Doctoral Dissertations

Orcid ID

https://orcid.org/0000-0002-0991-7726

Date of Award

8-2024

Degree Type

Dissertation

Degree Name

Doctor of Philosophy

Major

Computer Science

Major Professor

Scott J. Emrich

Committee Members

Catherine D. Schuman, Andrew D. Steen, Jian Huang

Abstract

DNA (DeoxyriboNucleic Acid) carries the genetic information for the biological processes and function of all organisms. It is composed of nucleotides, which can be grouped into 3-mer triplets called codons. It is well known that codons encoding the same amino acid, referred to as "synonymous" codons, are selected with differing frequencies between organisms. Prior research has revealed there are codons used with much higher frequency than others, causing to them being "preferred" in highly expressed genes. This has led to the development of multiple computational models that do a good job predicting gene expression in some protein-coding genes; however, their performance is often negatively impacted when modeling higher organisms with increasingly diverse gene expression.

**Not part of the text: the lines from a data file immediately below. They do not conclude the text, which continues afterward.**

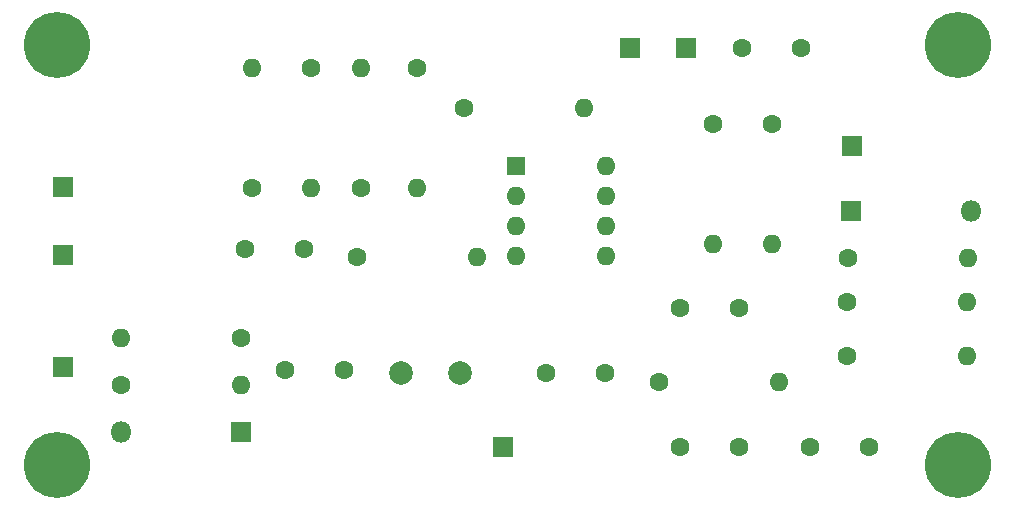
<source format=gbr>
%TF.GenerationSoftware,KiCad,Pcbnew,8.0.6*%
%TF.CreationDate,2025-02-10T12:59:46-08:00*%
%TF.ProjectId,LPF-v2,4c50462d-7632-42e6-9b69-6361645f7063,rev?*%
%TF.SameCoordinates,Original*%
%TF.FileFunction,Soldermask,Top*%
%TF.FilePolarity,Negative*%
%FSLAX46Y46*%
G04 Gerber Fmt 4.6, Leading zero omitted, Abs format (unit mm)*
G04 Created by KiCad (PCBNEW 8.0.6) date 2025-02-10 12:59:46*
%MOMM*%
%LPD*%
G01*
G04 APERTURE LIST*
%ADD10C,1.600000*%
%ADD11C,2.000000*%
%ADD12R,1.700000X1.700000*%
%ADD13R,1.800000X1.800000*%
%ADD14O,1.800000X1.800000*%
%ADD15O,1.600000X1.600000*%
%ADD16C,3.600000*%
%ADD17C,5.600000*%
%ADD18R,1.600000X1.600000*%
G04 APERTURE END LIST*
D10*
%TO.C,C8*%
X139250000Y-116500000D03*
X144250000Y-116500000D03*
%TD*%
D11*
%TO.C,C3*%
X109630000Y-110250000D03*
X104630000Y-110250000D03*
%TD*%
D12*
%TO.C,J7*%
X142750000Y-91000000D03*
%TD*%
D13*
%TO.C,D2*%
X142670000Y-96500000D03*
D14*
X152830000Y-96500000D03*
%TD*%
D10*
%TO.C,R14*%
X142420000Y-100500000D03*
D15*
X152580000Y-100500000D03*
%TD*%
D10*
%TO.C,R5*%
X101250000Y-94580000D03*
D15*
X101250000Y-84420000D03*
%TD*%
D10*
%TO.C,R7*%
X91080000Y-107250000D03*
D15*
X80920000Y-107250000D03*
%TD*%
D10*
%TO.C,R13*%
X142340000Y-104250000D03*
D15*
X152500000Y-104250000D03*
%TD*%
D10*
%TO.C,R12*%
X142340000Y-108750000D03*
D15*
X152500000Y-108750000D03*
%TD*%
D10*
%TO.C,R8*%
X80920000Y-111250000D03*
D15*
X91080000Y-111250000D03*
%TD*%
D12*
%TO.C,J3*%
X124000000Y-82750000D03*
%TD*%
D10*
%TO.C,C1*%
X91380000Y-99750000D03*
X96380000Y-99750000D03*
%TD*%
D16*
%TO.C,H1*%
X75500000Y-82500000D03*
D17*
X75500000Y-82500000D03*
%TD*%
D10*
%TO.C,C6*%
X128250000Y-116500000D03*
X133250000Y-116500000D03*
%TD*%
%TO.C,R1*%
X92000000Y-94580000D03*
D15*
X92000000Y-84420000D03*
%TD*%
D10*
%TO.C,R6*%
X106000000Y-84420000D03*
D15*
X106000000Y-94580000D03*
%TD*%
D16*
%TO.C,H3*%
X75500000Y-118000000D03*
D17*
X75500000Y-118000000D03*
%TD*%
D16*
%TO.C,H2*%
X151750000Y-82500000D03*
D17*
X151750000Y-82500000D03*
%TD*%
D10*
%TO.C,R10*%
X131000000Y-89170000D03*
D15*
X131000000Y-99330000D03*
%TD*%
D10*
%TO.C,R3*%
X100920000Y-100420000D03*
D15*
X111080000Y-100420000D03*
%TD*%
D12*
%TO.C,J1*%
X76000000Y-94500000D03*
%TD*%
D18*
%TO.C,U1*%
X114380000Y-92670000D03*
D15*
X114380000Y-95210000D03*
X114380000Y-97750000D03*
X114380000Y-100290000D03*
X122000000Y-100290000D03*
X122000000Y-97750000D03*
X122000000Y-95210000D03*
X122000000Y-92670000D03*
%TD*%
D12*
%TO.C,J6*%
X128750000Y-82750000D03*
%TD*%
D10*
%TO.C,R4*%
X109920000Y-87750000D03*
D15*
X120080000Y-87750000D03*
%TD*%
D10*
%TO.C,R9*%
X136000000Y-89170000D03*
D15*
X136000000Y-99330000D03*
%TD*%
D12*
%TO.C,J2*%
X76000000Y-100250000D03*
%TD*%
D10*
%TO.C,C4*%
X94750000Y-110000000D03*
X99750000Y-110000000D03*
%TD*%
%TO.C,C2*%
X121880000Y-110250000D03*
X116880000Y-110250000D03*
%TD*%
%TO.C,C7*%
X128250000Y-104750000D03*
X133250000Y-104750000D03*
%TD*%
D12*
%TO.C,J5*%
X76000000Y-109750000D03*
%TD*%
D10*
%TO.C,R11*%
X126420000Y-111000000D03*
D15*
X136580000Y-111000000D03*
%TD*%
D16*
%TO.C,H4*%
X151750000Y-118000000D03*
D17*
X151750000Y-118000000D03*
%TD*%
D10*
%TO.C,C5*%
X133500000Y-82750000D03*
X138500000Y-82750000D03*
%TD*%
D13*
%TO.C,D1*%
X91080000Y-115250000D03*
D14*
X80920000Y-115250000D03*
%TD*%
D10*
%TO.C,R2*%
X97000000Y-84420000D03*
D15*
X97000000Y-94580000D03*
%TD*%
D12*
%TO.C,J4*%
X113250000Y-116500000D03*
%TD*%
M02*

</source>
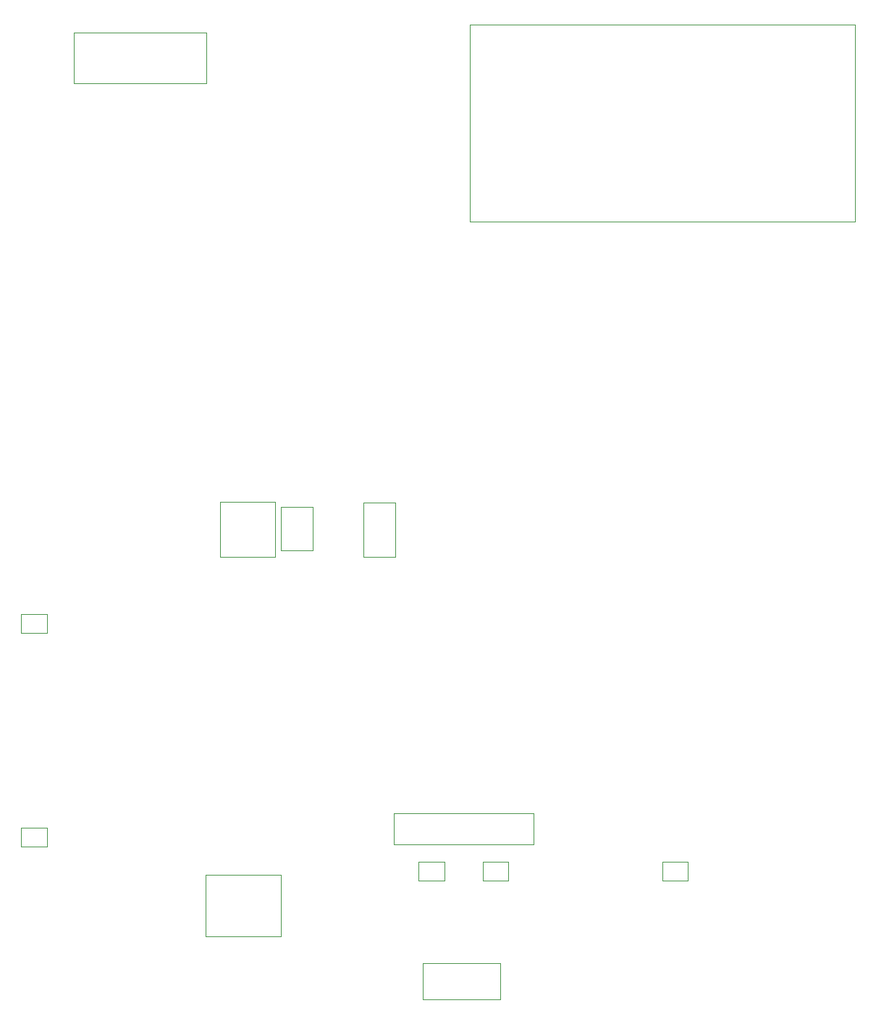
<source format=gbr>
G04 #@! TF.FileFunction,Other,User*
%FSLAX46Y46*%
G04 Gerber Fmt 4.6, Leading zero omitted, Abs format (unit mm)*
G04 Created by KiCad (PCBNEW 4.0.7-e2-6376~61~ubuntu18.04.1) date Tue Jul  3 09:25:50 2018*
%MOMM*%
%LPD*%
G01*
G04 APERTURE LIST*
%ADD10C,0.100000*%
%ADD11C,0.050000*%
G04 APERTURE END LIST*
D10*
D11*
X156000000Y-21000000D02*
X201000000Y-21000000D01*
X201000000Y-21000000D02*
X201000000Y-44000000D01*
X201000000Y-44000000D02*
X156000000Y-44000000D01*
X156000000Y-44000000D02*
X156000000Y-21000000D01*
X181500000Y-121100000D02*
X178500000Y-121100000D01*
X181500000Y-118900000D02*
X178500000Y-118900000D01*
X181500000Y-121100000D02*
X181500000Y-118900000D01*
X178500000Y-118900000D02*
X178500000Y-121100000D01*
X106500000Y-92100000D02*
X103500000Y-92100000D01*
X106500000Y-89900000D02*
X103500000Y-89900000D01*
X106500000Y-92100000D02*
X106500000Y-89900000D01*
X103500000Y-89900000D02*
X103500000Y-92100000D01*
X153000000Y-121100000D02*
X150000000Y-121100000D01*
X153000000Y-118900000D02*
X150000000Y-118900000D01*
X153000000Y-121100000D02*
X153000000Y-118900000D01*
X150000000Y-118900000D02*
X150000000Y-121100000D01*
X160500000Y-121100000D02*
X157500000Y-121100000D01*
X160500000Y-118900000D02*
X157500000Y-118900000D01*
X160500000Y-121100000D02*
X160500000Y-118900000D01*
X157500000Y-118900000D02*
X157500000Y-121100000D01*
X106500000Y-117100000D02*
X103500000Y-117100000D01*
X106500000Y-114900000D02*
X103500000Y-114900000D01*
X106500000Y-117100000D02*
X106500000Y-114900000D01*
X103500000Y-114900000D02*
X103500000Y-117100000D01*
X147120000Y-116800000D02*
X163420000Y-116800000D01*
X163420000Y-116800000D02*
X163420000Y-113200000D01*
X163420000Y-113200000D02*
X147120000Y-113200000D01*
X147120000Y-113200000D02*
X147120000Y-116800000D01*
X133250000Y-76800000D02*
X126750000Y-76800000D01*
X126750000Y-76800000D02*
X126750000Y-83250000D01*
X126750000Y-83250000D02*
X133250000Y-83250000D01*
X133250000Y-83250000D02*
X133250000Y-76800000D01*
X143578362Y-83258194D02*
X147278362Y-83258194D01*
X143578362Y-76858194D02*
X147278362Y-76858194D01*
X143578362Y-83258194D02*
X143578362Y-76858194D01*
X147278362Y-83258194D02*
X147278362Y-76858194D01*
X109650000Y-21900000D02*
X125150000Y-21900000D01*
X125150000Y-21900000D02*
X125150000Y-27850000D01*
X125150000Y-27850000D02*
X109650000Y-27850000D01*
X109650000Y-27850000D02*
X109650000Y-21900000D01*
X125100000Y-127600000D02*
X133900000Y-127600000D01*
X125100000Y-120400000D02*
X125100000Y-127600000D01*
X133900000Y-120400000D02*
X125100000Y-120400000D01*
X133900000Y-127600000D02*
X133900000Y-120400000D01*
X137600000Y-77350000D02*
X137600000Y-82500000D01*
X137600000Y-82500000D02*
X133900000Y-82500000D01*
X133900000Y-82500000D02*
X133900000Y-77350000D01*
X133900000Y-77350000D02*
X137600000Y-77350000D01*
X150500000Y-134955000D02*
X150500000Y-130695000D01*
X150500000Y-130695000D02*
X159500000Y-130695000D01*
X150500000Y-134955000D02*
X159500000Y-134955000D01*
X159500000Y-134955000D02*
X159500000Y-130695000D01*
M02*

</source>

Our goal is to help answer the broader question: why should an organism prefer to choose one codon over another? With the introduction of modern sequencing technologies leading to the mass production of sequenced data at reduced costs, the abundance of available genomics data allows for the adoption of deep learning into modern bioinformatics pipelines. We are particularly interested in protein language models (PLMs) that employ natural language processing on the amino acid sequences themselves to be able to accurately predict many properties of proteins such as folding, function and structure. We theorize that modeling the codons rather than the amino acids using protein language modeling paradigms will allow for capturing more diverse codon usage patterns.

In this dissertation, we build a foundation from the ground up for the first-ever effort towards "codon language modeling", i.e., using the codons rather than the amino acids in deep neural networks to capture intrinsic codon usage patterns from the sequence information alone. A key distinction of our methodology from other works is that we: (i) make distinct architectural choices aimed specifically at capturing codon bias to be more informative in downstream predictions, and (ii) we include demonstrations of explainable AI (XAI) methodologies that are able to validate previously discovered genomic patterns. Significantly, our final model, CodonT5, is able to generate comparable "translations" to previously established methods using only the sequence itself. This is important as it paves the way for more diverse sequence-to-sequence modeling that will be necessary in many applications involving replicating a reference protein in a host (e.g. insulin production, mRNA vaccines).